The idea here is that both boards will fold up to the depth of the bilge runners. The forward board folded has six inches more depth than the runners with a metal strip on its edge, to hit the sand and instant before the runners. It pivots on a pin through the outer keel, that’s why the trunk can be so small. This makes two ad-vantages, but it means the keel must be about 4 inches thick.

Inside the cabin, the area for preparing food is forward. A small ledge comes off the forward board trunk upon which to sit. The bunk is no more than a thick mattress inside a 6 inch tall frame. Bunks on a board even with a cushion or mattress are not comfortable on your back at sea. They have to be built with some degree of give. This means springs or a pipe berth unless the mattress is thick. A berth 2 feet wide is not wide enough to get a good night’s sleep. In a small cruiser you don’t need a sink, just a big pan. A sink requires a hole in the hull; this is not a good idea in a small cruiser. The hull needs all the strength for its weight it can get. Concerning ice-chests, if you put it in the cabin the cabin’s heat due to cooking will ruin what the ice-chest is trying to do. Put the ice-chest under the cockpit seats if you can. It’s much easier to get at and it can be cleaned and aired much easier. A chest 12 inches by 12 inches by 3 feet will hold plenty.

A cruiser must have a tight seal. The cabin and all hatches have to be watertight. As long as water doesn’t get in a boat, it can be kept on its feet. The cockpit sole must really be about 10 inches above the load water-line for it to really drain; so many designs have cockpits that only drain when the boat is level. You won’t get that at sea.

A high freeboard can prevent a sea from entering the cockpit and cabin, but the coaming will have to be carried well aft to guide the water around the cockpit.

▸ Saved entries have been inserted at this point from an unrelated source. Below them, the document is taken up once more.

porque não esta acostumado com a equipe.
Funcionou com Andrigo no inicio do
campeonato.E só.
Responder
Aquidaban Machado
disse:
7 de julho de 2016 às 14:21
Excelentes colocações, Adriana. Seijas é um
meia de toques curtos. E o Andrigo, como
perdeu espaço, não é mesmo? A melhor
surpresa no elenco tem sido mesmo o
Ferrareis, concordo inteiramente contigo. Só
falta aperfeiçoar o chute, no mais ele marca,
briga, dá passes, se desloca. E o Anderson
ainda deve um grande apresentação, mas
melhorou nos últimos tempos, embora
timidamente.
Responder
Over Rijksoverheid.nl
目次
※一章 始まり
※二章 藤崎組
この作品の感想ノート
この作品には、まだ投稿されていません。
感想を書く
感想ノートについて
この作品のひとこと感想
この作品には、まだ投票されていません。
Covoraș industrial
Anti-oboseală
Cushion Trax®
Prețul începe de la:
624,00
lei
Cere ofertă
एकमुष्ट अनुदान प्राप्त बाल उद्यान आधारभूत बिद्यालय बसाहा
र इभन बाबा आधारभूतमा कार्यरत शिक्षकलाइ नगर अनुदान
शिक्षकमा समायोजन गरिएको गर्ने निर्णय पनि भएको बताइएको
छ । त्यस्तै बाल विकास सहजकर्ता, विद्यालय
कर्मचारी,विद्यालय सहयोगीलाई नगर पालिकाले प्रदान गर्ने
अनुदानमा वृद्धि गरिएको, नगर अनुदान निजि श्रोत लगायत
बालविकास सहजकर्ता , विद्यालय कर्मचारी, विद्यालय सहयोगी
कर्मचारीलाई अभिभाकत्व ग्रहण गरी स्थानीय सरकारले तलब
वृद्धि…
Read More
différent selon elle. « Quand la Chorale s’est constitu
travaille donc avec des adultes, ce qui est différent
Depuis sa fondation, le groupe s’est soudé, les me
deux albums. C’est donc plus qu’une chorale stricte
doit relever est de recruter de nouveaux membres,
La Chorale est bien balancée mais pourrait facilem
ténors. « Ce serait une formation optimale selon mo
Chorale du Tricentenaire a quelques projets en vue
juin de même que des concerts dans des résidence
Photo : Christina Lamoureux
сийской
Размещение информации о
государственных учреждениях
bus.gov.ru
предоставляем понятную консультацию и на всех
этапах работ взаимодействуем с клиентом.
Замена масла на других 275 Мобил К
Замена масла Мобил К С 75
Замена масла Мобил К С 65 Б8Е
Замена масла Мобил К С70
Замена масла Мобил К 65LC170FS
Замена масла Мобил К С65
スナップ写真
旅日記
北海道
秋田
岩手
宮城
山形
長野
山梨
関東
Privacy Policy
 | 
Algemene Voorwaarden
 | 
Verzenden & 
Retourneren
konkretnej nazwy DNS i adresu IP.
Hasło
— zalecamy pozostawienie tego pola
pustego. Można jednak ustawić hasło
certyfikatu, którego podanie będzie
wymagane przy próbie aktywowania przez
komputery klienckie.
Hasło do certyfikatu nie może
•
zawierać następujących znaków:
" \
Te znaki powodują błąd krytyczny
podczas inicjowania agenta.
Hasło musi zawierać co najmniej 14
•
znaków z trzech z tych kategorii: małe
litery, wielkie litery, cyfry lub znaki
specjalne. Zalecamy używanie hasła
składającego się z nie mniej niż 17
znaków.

You have to look at the boat’s deck and rail when it is heeled. Does it lead the water out the stern or into the cockpit? The scuppers need to be aft, otherwise the water will always be sloshing forward at the cabin door. Actually, a little tumblehome is better than a bulwark or high rails. And the cabin door HAS to be watertight unless you have a bridge deck.

This is a schooner designed in the 1930s. Look at the size of that coaming. You’d have to hire a burro to get over that. But any wave over the topside is going to get run a) to the scuppers above the rudder post. The coaming gives some shade, some protection from the wind and a feeling of enclosure.

Finally, lashing the boom. You’ll be shortening sail at sea. That means the boat will get thrown around while you’re trying to control the boom. You can get knocked overboard unless you have a way to lash down the boom while you’re working. At sea a boom getting tossed like Marilyn Monroe’s skirt in that picture is a threat. If your cruiser is too small for a crutch, use rope lashings until the sail is down or up.

Now since I’m no designer, don’t build this--you’re probably cackling over the thought that you ever would. What I am recommending is a heavy double-ender; a fairly low aspect set of sails that can be altered for wind conditions; have enough wetted surface to ride out a blow; light and ventilation; use wood joinery instead of glue when you can; a narrow cabin with handholds is safer; no mast in the cabin; and finally use one of the Duckworks designers--I deny all alleged wrongdoing.